Shell Thursday posted a third-quarter profit of $9.45 billion, easing from the previous quarter's record high due to weaker refining and gas trading, as it announced plans to sharply boost its dividend by year end when its CEO departs.
Shell also extended its share repurchasing program, announcing plans to buy $4 billion of stock over the next three months after completing $6 billion in the previous quarter.
The company said it intends to increase its dividend by 15% in the fourth quarter, when Chief Executive Officer Ben van Beurden will step down after nine years at the helm.

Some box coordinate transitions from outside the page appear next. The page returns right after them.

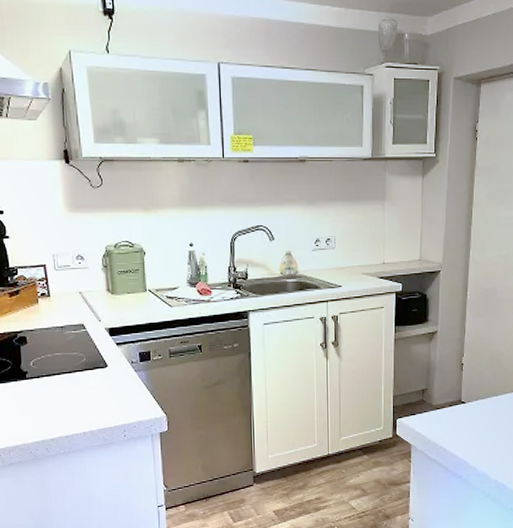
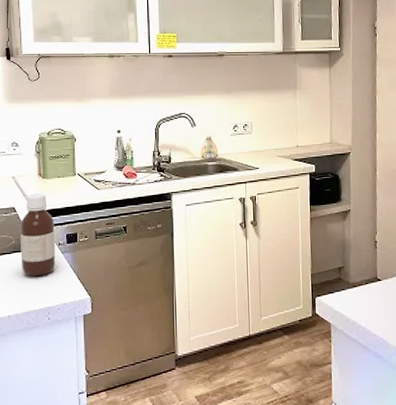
bottle: none [90,310,130,395] -> present [20,193,56,277]

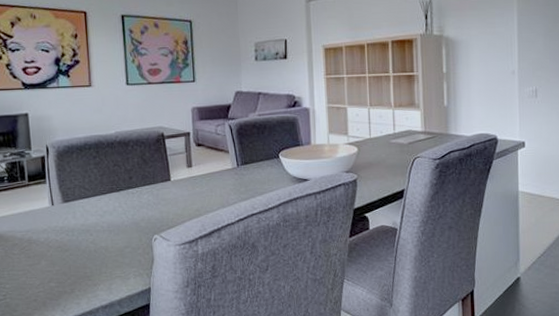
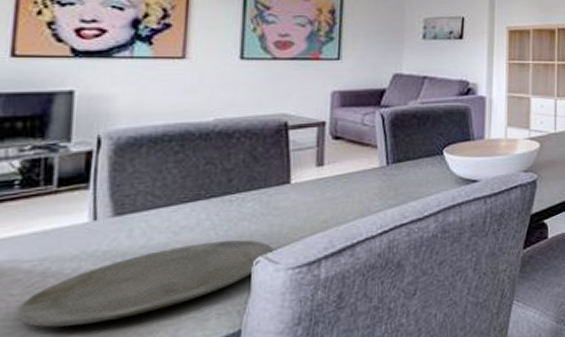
plate: none [18,222,166,277] -> present [16,240,274,328]

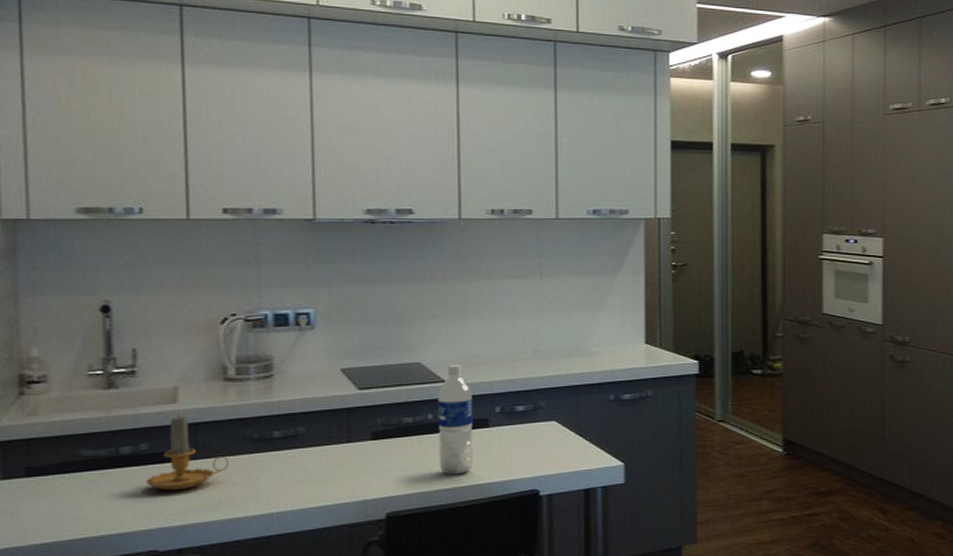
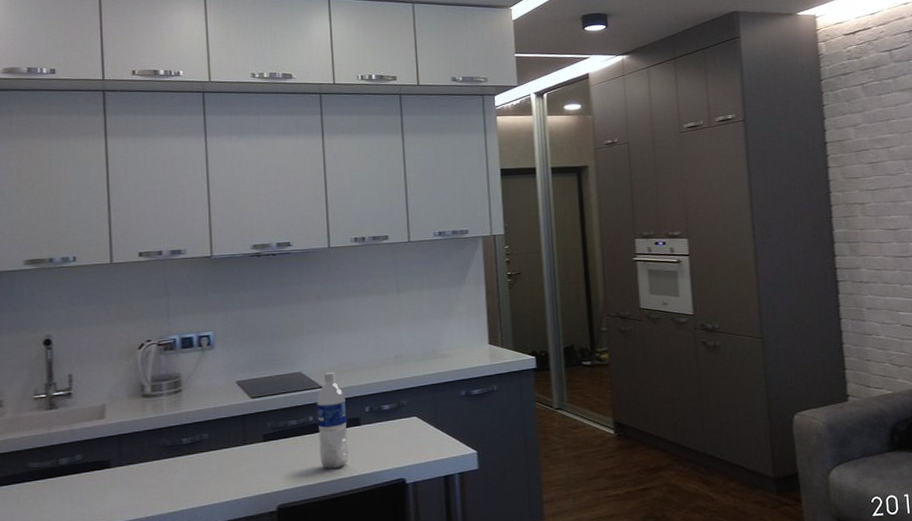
candle: present [145,414,229,491] -> none [80,427,147,495]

He will be succeeded by Wael Sawan, the current head of Shell's natural gas and low-carbon division. With a profit of $30.5 billion so far this year, Shell is well on track to exceed its record annual profit in 2008 of $31 billion.

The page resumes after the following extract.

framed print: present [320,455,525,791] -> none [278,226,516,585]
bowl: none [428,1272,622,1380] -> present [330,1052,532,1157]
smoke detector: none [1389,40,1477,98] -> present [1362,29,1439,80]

The strong earnings were likely to intensify calls in Britain and the European Union to impose further windfall taxes on energy companies as governments struggle with soaring gas and power bills.
Shell's shares gained over 40% so far this year, lifted by soaring oil and gas prices in the wake of Russia's invasion of Ukraine in February and amid tightening global oil and gas supplies.
The quarterly adjusted earnings of $9.45 billion, which slightly exceeded forecasts, were hit by a sharp 38% quarterly drop in the gas and renewables division, Shell's largest.
Earnings for the second quarter were a record $11.5 billion.
The world's largest trader of liquefied natural gas (LNG), produced 5% less LNG in the period compared with last year at 7.2 million tonnes mainly due to ongoing strikes at its Australian Prelude facility.
Its gas trading business was hit this quarter by "supply constraints, coupled with substantial differences between paper and physical realizations in a volatile and dislocated market."
Earnings from the refining, chemicals and oil trading division also dropped sharply by 62% in the quarter due to weaker refining margins.
Shell said it would stick to its plans to spend $23-$27 billion this year.
Shell's cashflow in the quarter dropped sharply to $12.5 billion from $18.6 billion in the previous quarter due to a large working capital outflow of $4.2 billion as a result of changes in the value of European gas inventories.
Shell's net debt rose by around $2 billion to $46.4 billion due to lower cashflow from operations and to pay for a recent acquisition. Its debt-to-capital ratio, known as gearing, also rose above 20%.